The most acute exposure appears in financial services, industrials, and health care, where deep pools of long-tenured leaders are expected to retire around the same time.
Cowen found that technology companies face a different version of the problem—less about age concentration at the top and more about the role itself being redefined. Do tech companies, in a sense, now need a new type of CFO?
“The CFO who steered a tech company through the pre-AI era brought one set of capabilities,” Cole said. “Leading the same company through an AI-driven reinvention of the core business calls for something different, particularly around how you allocate capital under real uncertainty.”
So succession planning in tech has to grapple with two things at once: the demographic reality every sector faces, plus uncertainty about what the role will demand going forward. “You’re effectively trying to hire for a job whose definition is still moving,” he said.

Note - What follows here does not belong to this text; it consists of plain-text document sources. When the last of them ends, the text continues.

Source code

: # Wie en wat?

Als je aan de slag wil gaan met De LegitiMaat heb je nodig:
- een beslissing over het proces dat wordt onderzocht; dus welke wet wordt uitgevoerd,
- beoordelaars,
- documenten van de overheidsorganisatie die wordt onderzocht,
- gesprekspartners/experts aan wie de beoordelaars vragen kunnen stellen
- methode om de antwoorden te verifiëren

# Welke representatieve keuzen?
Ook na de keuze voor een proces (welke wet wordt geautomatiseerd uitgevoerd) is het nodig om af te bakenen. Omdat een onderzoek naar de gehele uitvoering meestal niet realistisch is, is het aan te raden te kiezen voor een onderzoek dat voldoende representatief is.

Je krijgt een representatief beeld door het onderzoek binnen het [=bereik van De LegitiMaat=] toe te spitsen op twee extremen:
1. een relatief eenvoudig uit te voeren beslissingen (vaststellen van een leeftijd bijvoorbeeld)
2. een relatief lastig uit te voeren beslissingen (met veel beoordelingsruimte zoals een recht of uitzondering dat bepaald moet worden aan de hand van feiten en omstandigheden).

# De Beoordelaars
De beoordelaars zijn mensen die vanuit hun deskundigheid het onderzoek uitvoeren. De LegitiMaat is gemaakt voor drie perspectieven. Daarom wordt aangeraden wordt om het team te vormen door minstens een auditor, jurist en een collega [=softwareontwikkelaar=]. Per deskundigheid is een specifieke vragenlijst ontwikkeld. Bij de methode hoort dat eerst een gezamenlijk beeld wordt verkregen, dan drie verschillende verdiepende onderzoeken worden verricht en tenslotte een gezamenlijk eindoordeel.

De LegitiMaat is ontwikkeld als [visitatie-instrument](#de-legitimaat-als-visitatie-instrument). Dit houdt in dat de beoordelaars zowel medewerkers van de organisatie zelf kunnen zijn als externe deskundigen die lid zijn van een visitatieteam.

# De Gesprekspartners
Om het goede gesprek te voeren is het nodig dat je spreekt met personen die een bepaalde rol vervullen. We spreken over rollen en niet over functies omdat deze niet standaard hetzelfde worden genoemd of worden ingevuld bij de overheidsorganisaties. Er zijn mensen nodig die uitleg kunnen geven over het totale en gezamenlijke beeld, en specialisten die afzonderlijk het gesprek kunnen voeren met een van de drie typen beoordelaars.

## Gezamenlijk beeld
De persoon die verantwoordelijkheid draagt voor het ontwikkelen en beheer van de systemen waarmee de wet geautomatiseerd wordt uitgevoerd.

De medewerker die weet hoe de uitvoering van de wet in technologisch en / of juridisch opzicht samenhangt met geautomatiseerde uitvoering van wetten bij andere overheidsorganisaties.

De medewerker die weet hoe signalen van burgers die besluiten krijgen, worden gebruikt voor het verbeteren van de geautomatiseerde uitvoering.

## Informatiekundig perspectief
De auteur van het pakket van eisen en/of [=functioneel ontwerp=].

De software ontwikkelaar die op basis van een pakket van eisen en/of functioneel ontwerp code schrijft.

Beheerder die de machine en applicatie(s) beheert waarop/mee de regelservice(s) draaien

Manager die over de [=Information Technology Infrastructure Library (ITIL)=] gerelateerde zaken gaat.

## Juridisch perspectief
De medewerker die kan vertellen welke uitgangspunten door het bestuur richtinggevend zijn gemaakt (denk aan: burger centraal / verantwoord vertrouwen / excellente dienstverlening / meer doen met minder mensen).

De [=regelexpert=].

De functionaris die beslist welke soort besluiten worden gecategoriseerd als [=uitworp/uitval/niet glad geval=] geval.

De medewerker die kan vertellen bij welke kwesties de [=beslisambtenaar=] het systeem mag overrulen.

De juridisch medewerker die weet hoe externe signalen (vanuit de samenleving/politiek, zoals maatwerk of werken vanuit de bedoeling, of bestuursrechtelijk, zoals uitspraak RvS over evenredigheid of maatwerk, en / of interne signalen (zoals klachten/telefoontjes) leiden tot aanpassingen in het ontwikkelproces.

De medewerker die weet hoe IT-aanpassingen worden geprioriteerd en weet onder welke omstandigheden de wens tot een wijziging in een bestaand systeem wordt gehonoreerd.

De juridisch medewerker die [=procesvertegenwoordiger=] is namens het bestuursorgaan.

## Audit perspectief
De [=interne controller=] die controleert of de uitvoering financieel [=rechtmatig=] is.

Cowen’s analysis covers only 50 companies in the S&P 500, but it is notable that the dataset points to an overall trend that is occurring simultaneously with AI’s rising prominence in the workplace.
Cole’s advice: “Treat succession planning as a governance priority, not a last-minute search.” Boards that fail to build a credible succession pipeline will ultimately be held accountable for the consequences, he added.
And for the tech industry, succession planning could look very different.